--- EXERCISE PROMPT ---
Within the entries below, every line containing "Пресновка" is to be copied.
————————
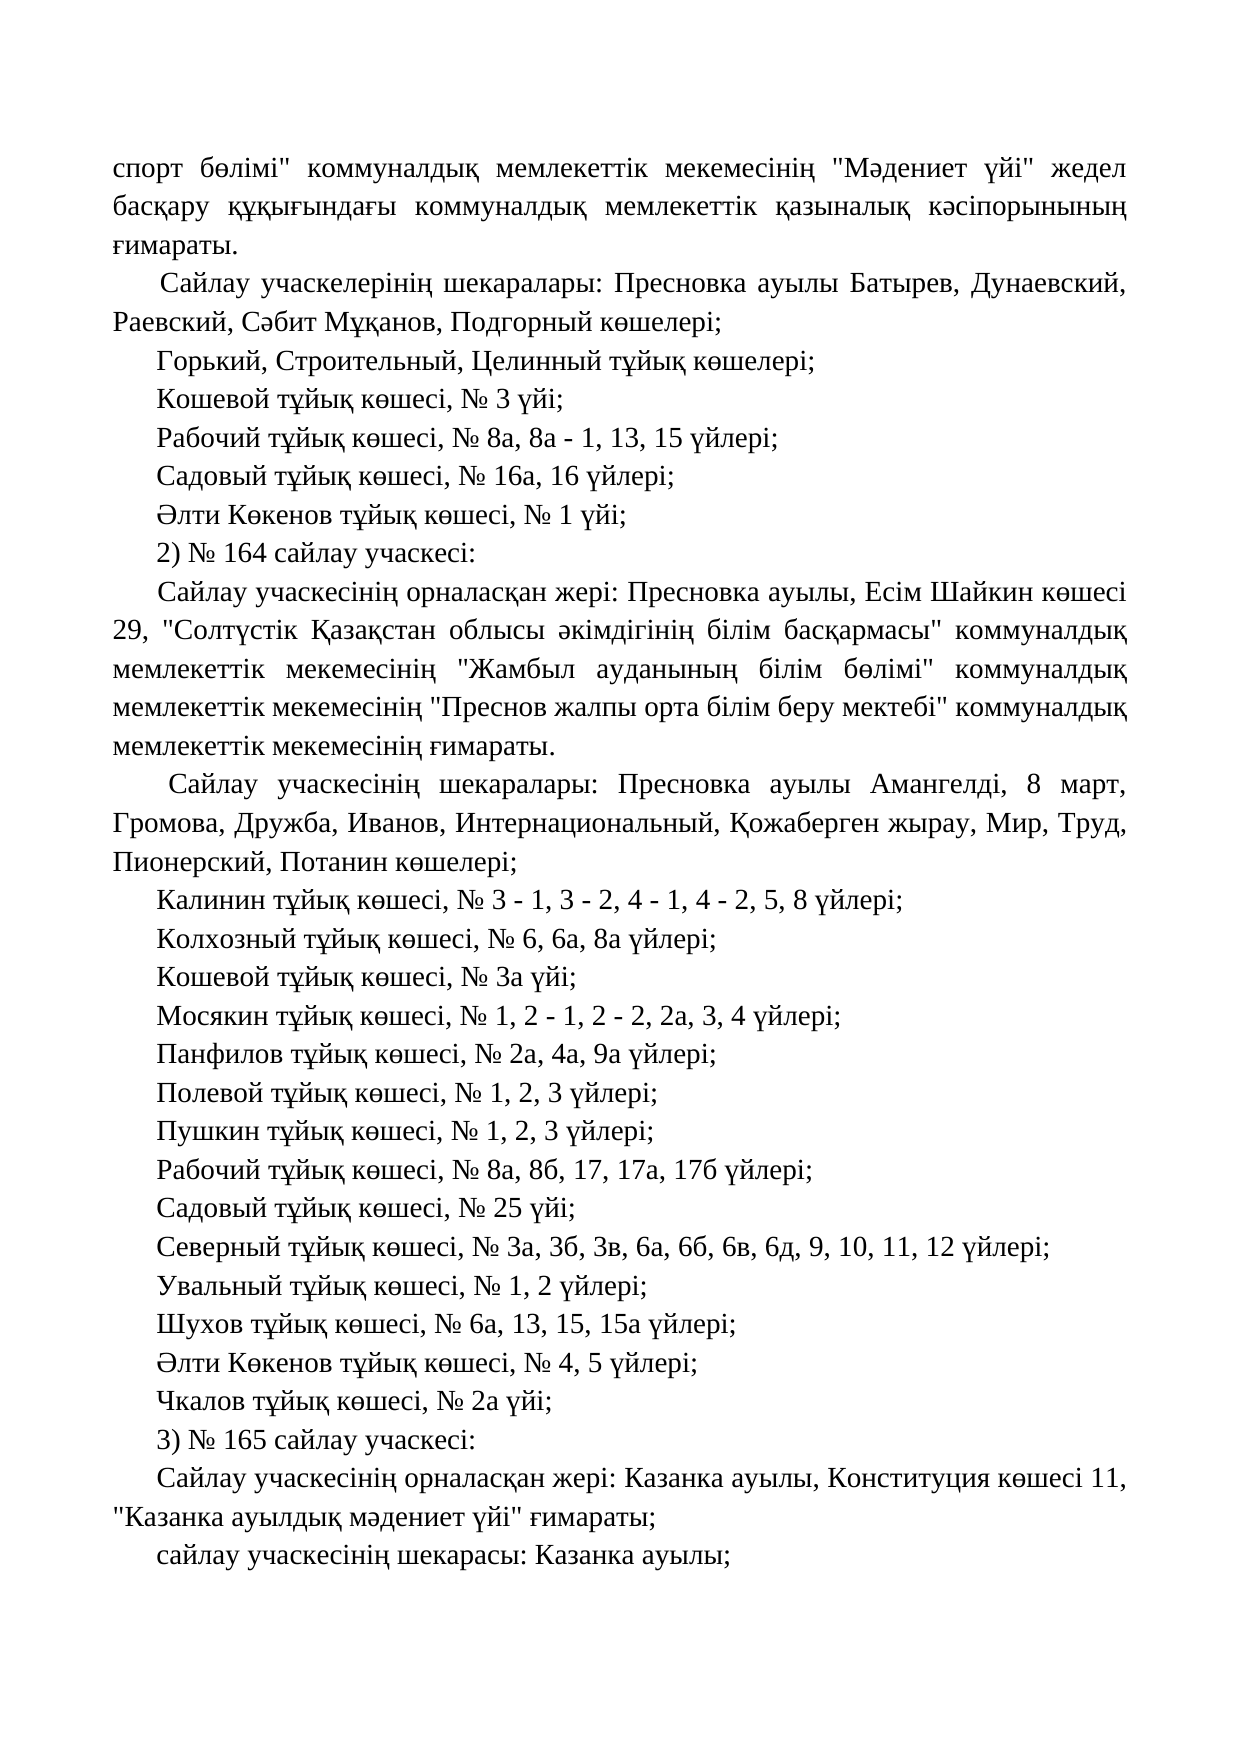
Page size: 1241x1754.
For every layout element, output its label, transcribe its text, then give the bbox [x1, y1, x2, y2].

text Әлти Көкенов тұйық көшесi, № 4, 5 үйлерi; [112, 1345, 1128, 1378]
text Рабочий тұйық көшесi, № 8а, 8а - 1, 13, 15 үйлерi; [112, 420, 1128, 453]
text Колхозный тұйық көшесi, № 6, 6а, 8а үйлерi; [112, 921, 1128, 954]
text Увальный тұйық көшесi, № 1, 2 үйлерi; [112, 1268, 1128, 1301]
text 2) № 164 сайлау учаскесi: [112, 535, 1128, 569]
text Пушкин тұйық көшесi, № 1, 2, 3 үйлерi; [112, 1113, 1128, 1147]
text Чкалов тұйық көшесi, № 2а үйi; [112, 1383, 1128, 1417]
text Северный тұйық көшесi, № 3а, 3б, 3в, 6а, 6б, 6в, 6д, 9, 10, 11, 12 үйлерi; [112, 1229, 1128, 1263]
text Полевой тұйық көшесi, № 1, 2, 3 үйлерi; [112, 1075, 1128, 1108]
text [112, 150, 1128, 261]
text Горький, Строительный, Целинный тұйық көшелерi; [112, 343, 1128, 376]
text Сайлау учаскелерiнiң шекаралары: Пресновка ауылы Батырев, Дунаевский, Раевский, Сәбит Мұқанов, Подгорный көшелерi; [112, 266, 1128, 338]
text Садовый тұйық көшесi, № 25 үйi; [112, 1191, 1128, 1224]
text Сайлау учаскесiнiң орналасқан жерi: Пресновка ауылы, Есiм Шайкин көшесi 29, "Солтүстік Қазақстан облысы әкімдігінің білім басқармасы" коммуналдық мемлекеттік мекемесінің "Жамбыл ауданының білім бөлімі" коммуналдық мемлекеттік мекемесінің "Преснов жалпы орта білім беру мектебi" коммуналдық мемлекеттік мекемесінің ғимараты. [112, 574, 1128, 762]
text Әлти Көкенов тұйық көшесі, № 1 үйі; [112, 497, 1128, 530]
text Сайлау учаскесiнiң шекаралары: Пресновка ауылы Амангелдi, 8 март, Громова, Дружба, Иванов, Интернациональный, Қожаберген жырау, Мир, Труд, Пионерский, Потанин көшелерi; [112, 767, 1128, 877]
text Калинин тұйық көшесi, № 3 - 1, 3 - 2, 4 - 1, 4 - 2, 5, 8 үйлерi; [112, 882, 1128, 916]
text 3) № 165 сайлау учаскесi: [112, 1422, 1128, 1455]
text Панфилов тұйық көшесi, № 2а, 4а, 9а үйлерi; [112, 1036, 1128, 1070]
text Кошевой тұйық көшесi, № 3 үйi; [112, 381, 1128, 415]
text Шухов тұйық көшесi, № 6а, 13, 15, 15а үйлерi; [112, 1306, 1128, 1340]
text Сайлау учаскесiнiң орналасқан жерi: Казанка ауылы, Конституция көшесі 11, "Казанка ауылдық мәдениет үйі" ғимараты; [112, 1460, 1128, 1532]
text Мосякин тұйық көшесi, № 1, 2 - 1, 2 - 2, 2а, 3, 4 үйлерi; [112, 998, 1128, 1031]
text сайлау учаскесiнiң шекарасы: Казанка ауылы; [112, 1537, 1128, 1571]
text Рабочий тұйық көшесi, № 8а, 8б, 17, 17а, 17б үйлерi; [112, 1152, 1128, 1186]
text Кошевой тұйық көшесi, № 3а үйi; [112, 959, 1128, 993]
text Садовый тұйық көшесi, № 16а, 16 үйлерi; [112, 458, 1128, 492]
————————
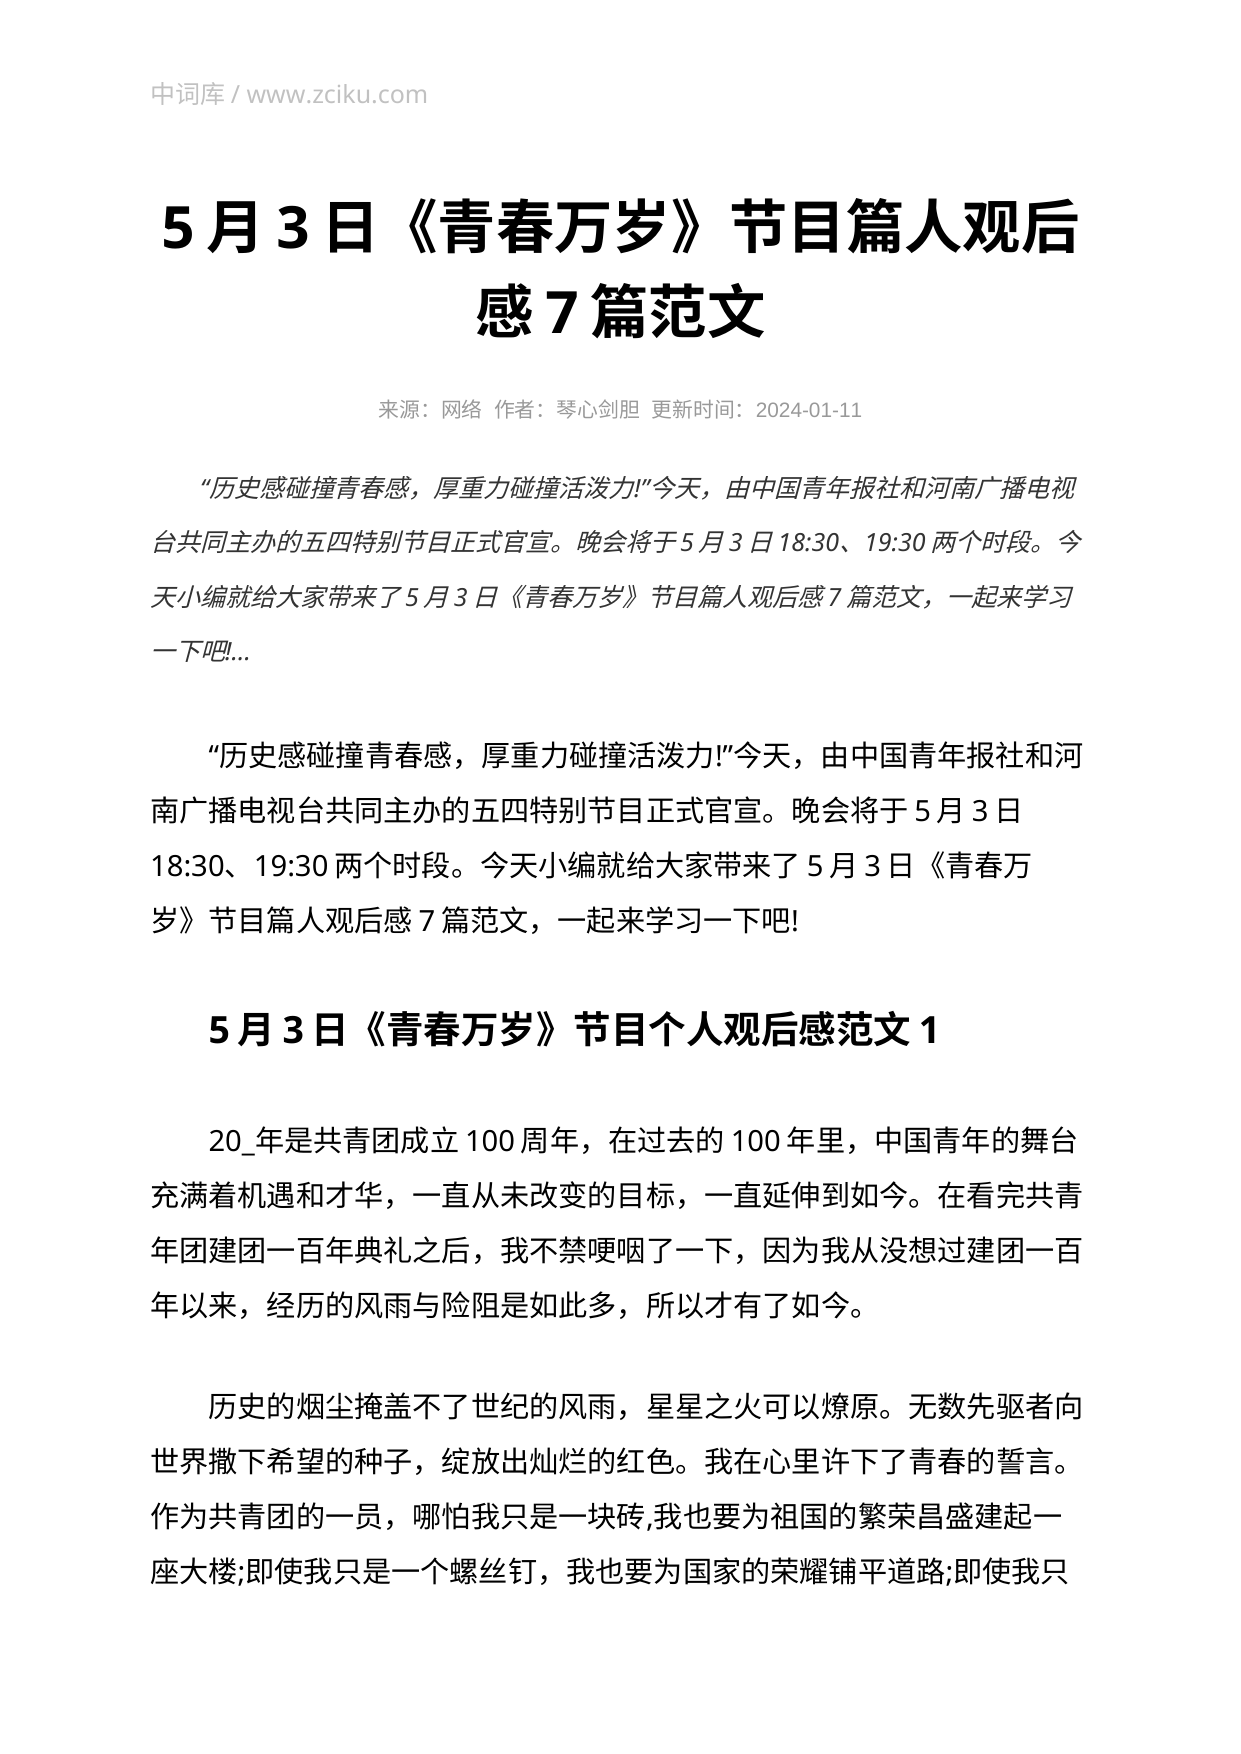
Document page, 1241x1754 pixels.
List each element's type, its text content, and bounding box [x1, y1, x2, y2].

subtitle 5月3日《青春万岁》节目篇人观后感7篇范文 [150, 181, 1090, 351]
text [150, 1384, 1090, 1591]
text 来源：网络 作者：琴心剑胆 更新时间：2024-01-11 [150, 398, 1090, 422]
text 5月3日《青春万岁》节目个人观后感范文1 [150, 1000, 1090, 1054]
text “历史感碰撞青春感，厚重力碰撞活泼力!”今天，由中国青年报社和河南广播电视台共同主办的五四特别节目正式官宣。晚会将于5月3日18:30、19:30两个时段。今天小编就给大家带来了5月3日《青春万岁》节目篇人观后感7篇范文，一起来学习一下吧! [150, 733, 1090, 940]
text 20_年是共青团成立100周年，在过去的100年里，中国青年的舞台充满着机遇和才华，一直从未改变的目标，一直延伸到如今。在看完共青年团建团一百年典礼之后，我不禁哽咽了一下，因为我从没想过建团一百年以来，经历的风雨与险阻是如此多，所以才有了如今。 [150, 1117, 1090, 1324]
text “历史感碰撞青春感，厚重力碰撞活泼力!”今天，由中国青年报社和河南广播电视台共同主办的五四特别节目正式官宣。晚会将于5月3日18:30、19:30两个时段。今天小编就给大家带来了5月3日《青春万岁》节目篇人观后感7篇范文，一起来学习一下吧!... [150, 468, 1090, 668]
————————
--- ANSWER TO THE EXERCISE ---
text Сайлау учаскелерiнiң шекаралары: Пресновка ауылы Батырев, Дунаевский, Раевский, Сәбит Мұқанов, Подгорный көшелерi; [112, 266, 1128, 338]
text Сайлау учаскесiнiң орналасқан жерi: Пресновка ауылы, Есiм Шайкин көшесi 29, "Солтүстік Қазақстан облысы әкімдігінің білім басқармасы" коммуналдық мемлекеттік мекемесінің "Жамбыл ауданының білім бөлімі" коммуналдық мемлекеттік мекемесінің "Преснов жалпы орта білім беру мектебi" коммуналдық мемлекеттік мекемесінің ғимараты. [112, 574, 1128, 762]
text Сайлау учаскесiнiң шекаралары: Пресновка ауылы Амангелдi, 8 март, Громова, Дружба, Иванов, Интернациональный, Қожаберген жырау, Мир, Труд, Пионерский, Потанин көшелерi; [112, 767, 1128, 877]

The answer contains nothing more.